Beginning with the line that holds "For every layout" in the data below, give again every line through the one that holds "table_cell [489, 151, 1122, 1623]", exactly as written.

── Record extracts ──

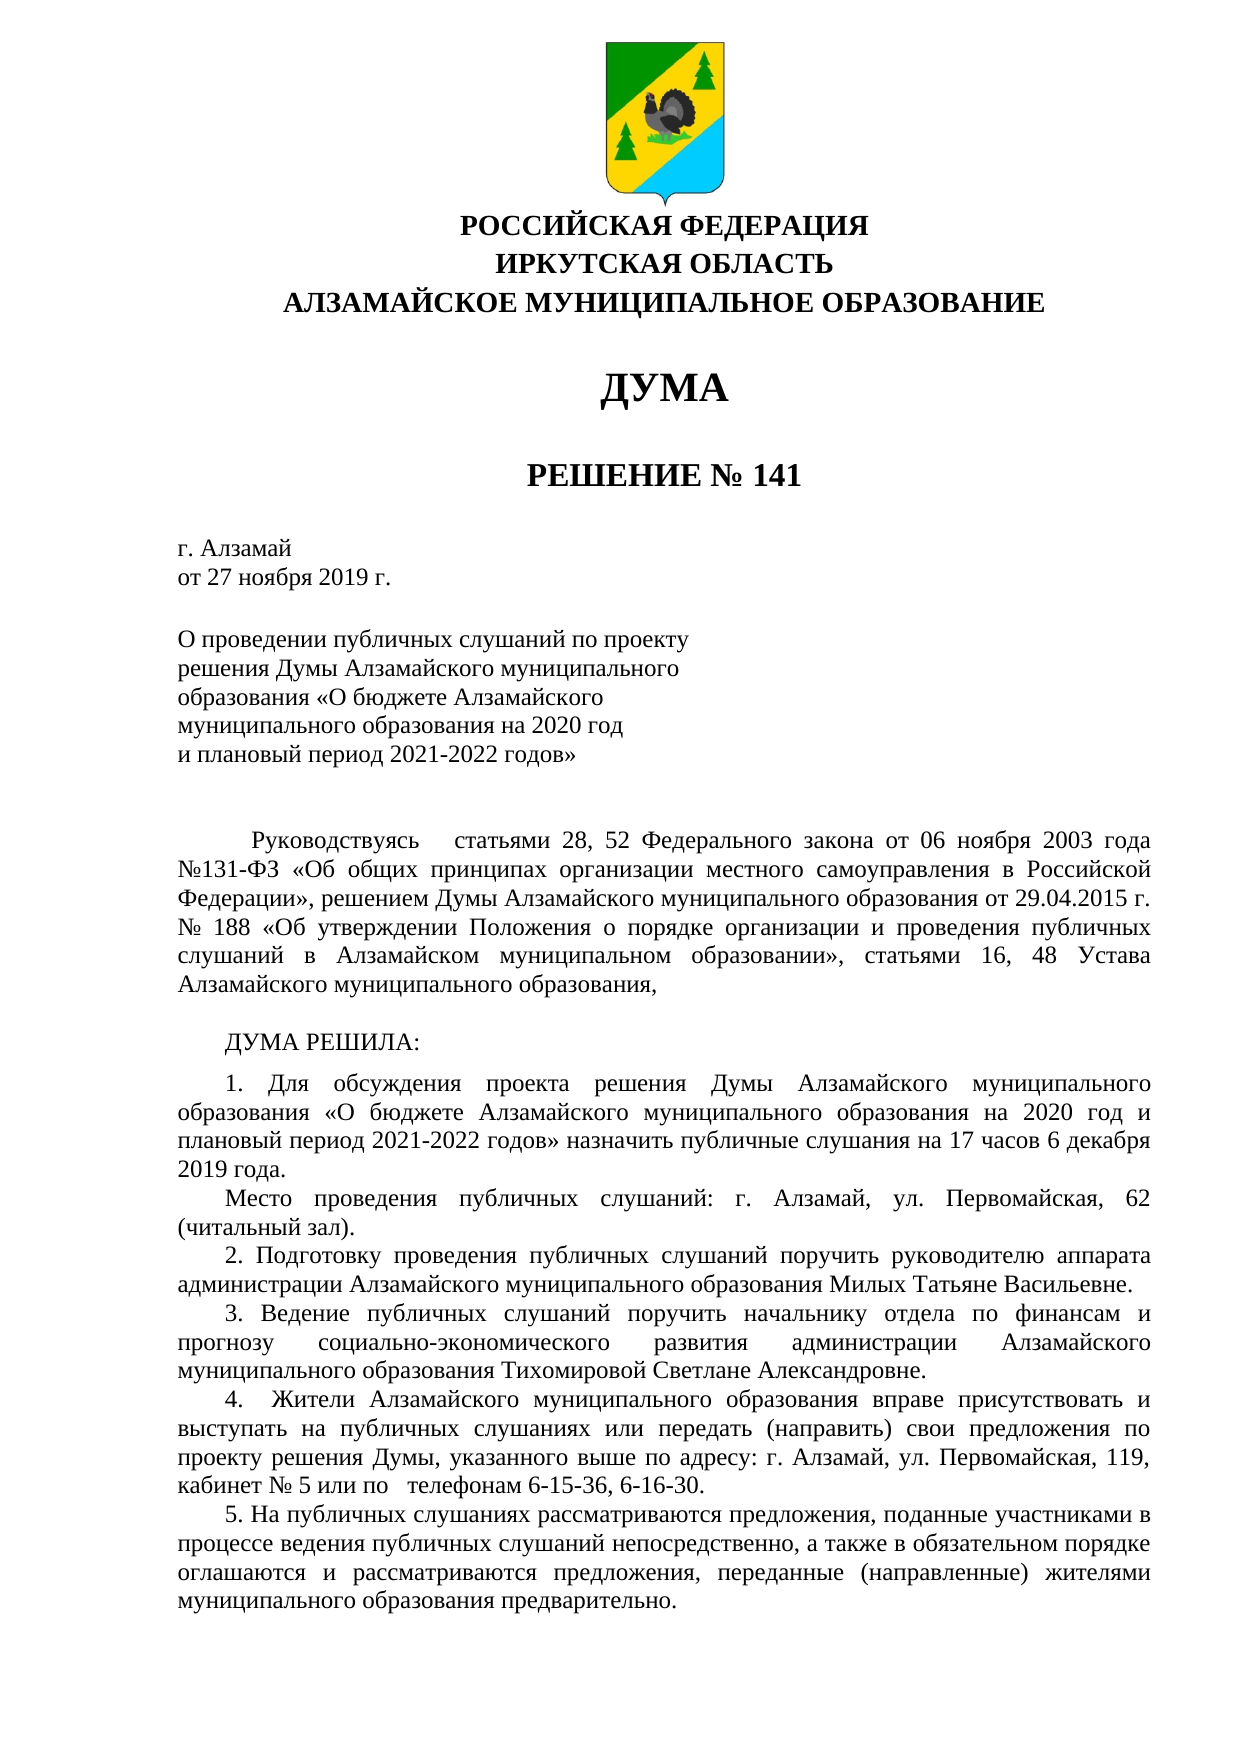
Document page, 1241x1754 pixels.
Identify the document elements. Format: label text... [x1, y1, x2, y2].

───
── Record extracts ──

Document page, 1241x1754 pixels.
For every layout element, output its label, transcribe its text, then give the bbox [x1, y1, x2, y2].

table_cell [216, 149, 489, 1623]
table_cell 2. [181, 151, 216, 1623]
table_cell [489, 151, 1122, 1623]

───
── Record extracts ──

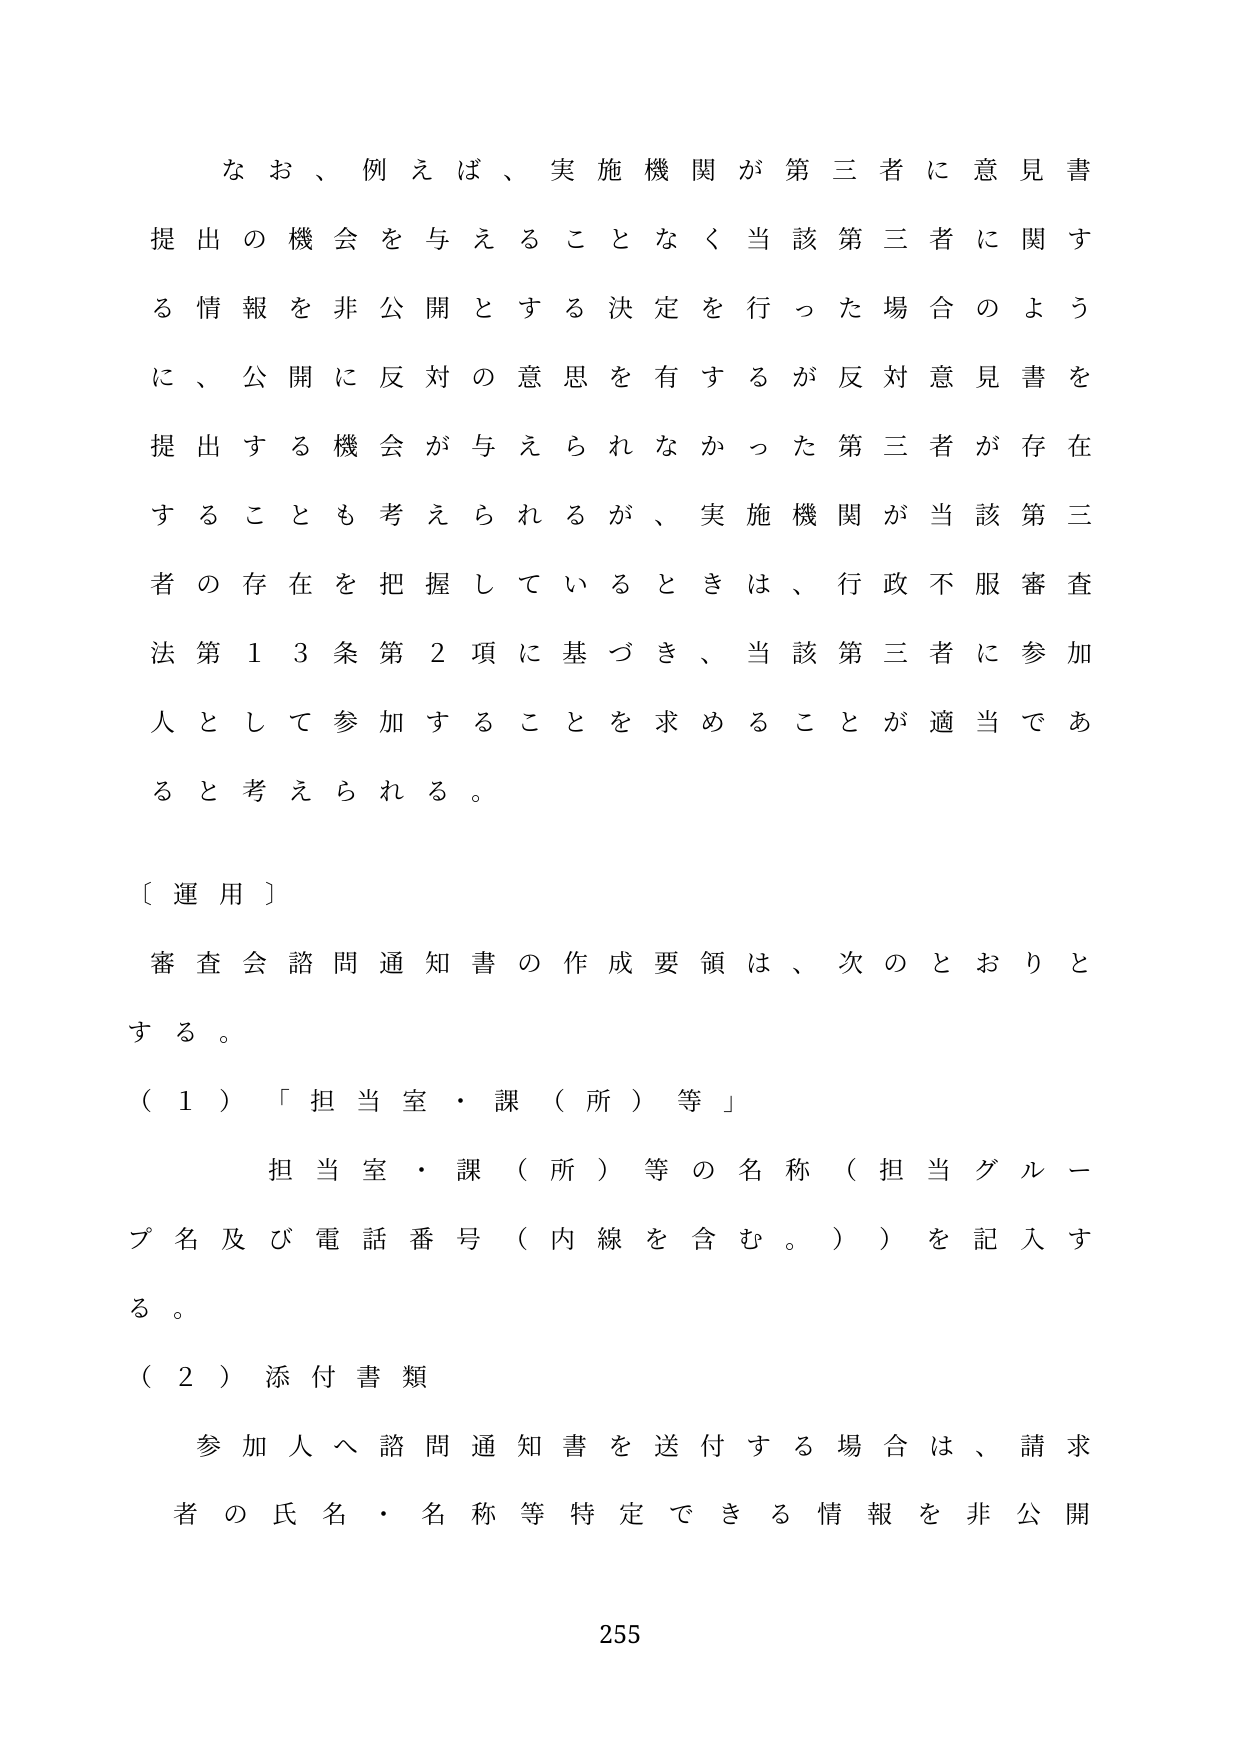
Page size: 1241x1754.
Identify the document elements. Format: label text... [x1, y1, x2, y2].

───

Response to the exercise:
For every layout element, output its label, transcribe its text, then give the bbox [x1, y1, x2, y2].

table_cell [216, 149, 489, 1623]
table_cell 2. [181, 151, 216, 1623]
table_cell [489, 151, 1122, 1623]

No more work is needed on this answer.